• **Work order a**:
Pull out every line of the listing below that contains the word "journal", and copy each one unchanged.

Text provided section start

On Sunday, Afghan President Hamid Karzai accused NATO of having killed more than 50 civilians in eastern Afghanistan’s troubled Kunar province, and sent a team to inquire into the alleged civilian deaths.
“After three days of investigation, we found out that 62 civilians, including women and children, were killed and 10 others injured in the NATO operation,” the head of the probe team, Shahzada Massoud, who is a Karzai adviser, told reporters in Kunar.
He did not clarify whether any insurgents were killed in the operation, but a member of the probe team, Shahzada Shahid, separately told AFP that 14 Taliban militants had also been killed, on top of the 62.
A spokesman for the NATO-led International Security Assistance Force (ISAF) in Afghanistan contacted by AFP refused to comment on the government’s findings before its own ongoing probe was completed.
There have been several instances recently in which civilians have been killed and foreign forces have been accused of indiscriminate or excessive force.
Karzai says such incidents erode support for his Western-backed administration, which faces an Islamic insurgency that has expanded every year since it was launched by the Taliban following their ouster in late 2001.

Text provided section end
Source data section start

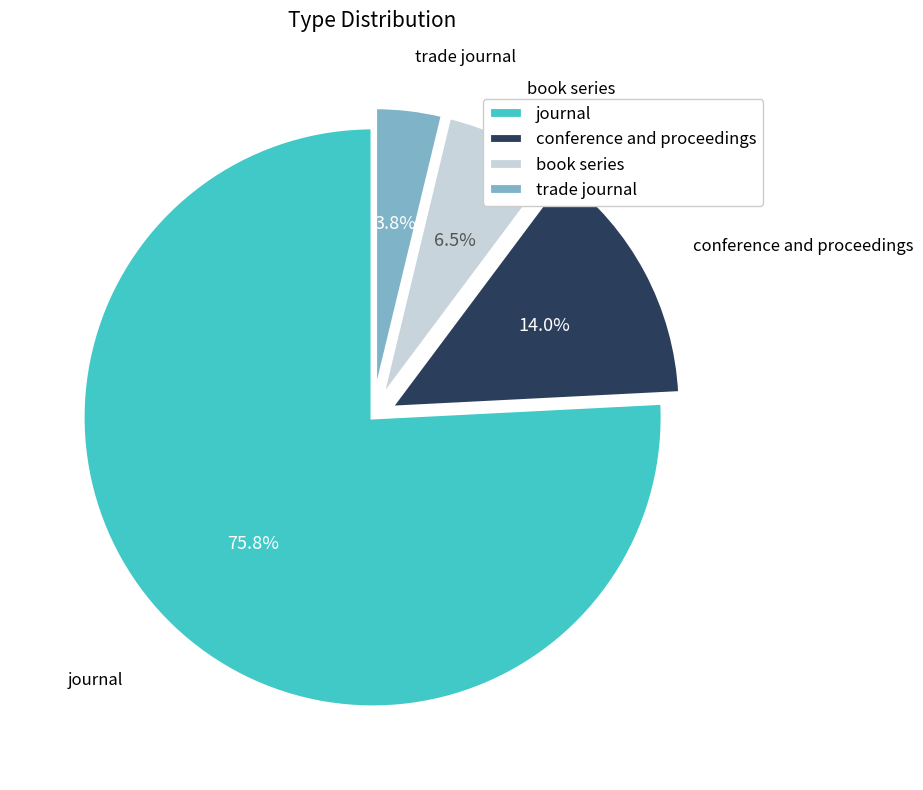

Between journal and trade journal, which is larger?

journal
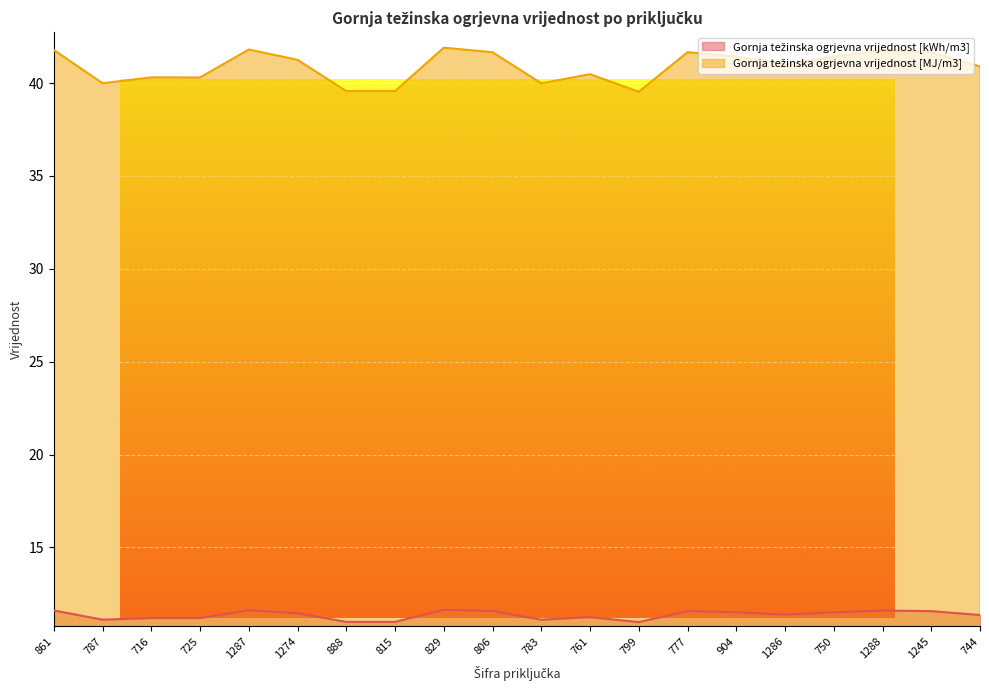

What is the label of the 11th point from the left?

783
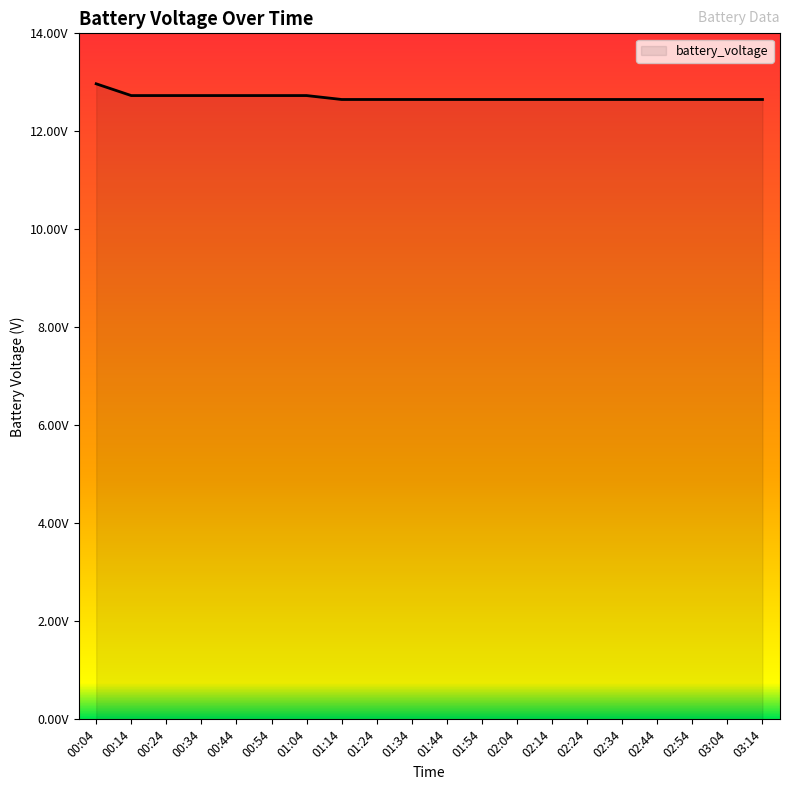

Does the chart have visible grid lines?

No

Source data section end

• **Work order b**:
Write the next part of the news report about the alleged civilian deaths in Kunar province, picking up after its final sentence.

• **Exercise result a**:
Between journal and trade journal, which is larger?
journal

• **Exercise result b**:
There are about 140,000 foreign forces, the bulk of them Americans, deployed in Afghanistan under the US leadership to help Kabul defeat the Taliban.
On Thursday, NATO also said it was investigating allegations that fire from one of its planes killed five civilians in Kapisa province, north-east of Kabul.
Local villagers had alleged the men were civilians hunting in the mountains of Alasai district when they were attacked by NATO planes, provincial police chief Abdul Hamid Arkin told AFP.
Civilian casualties are an extremely sensitive issue and have in the past led to major anti-US and government street protests, as well as causing rifts in Kabul’s relations with its Western allies.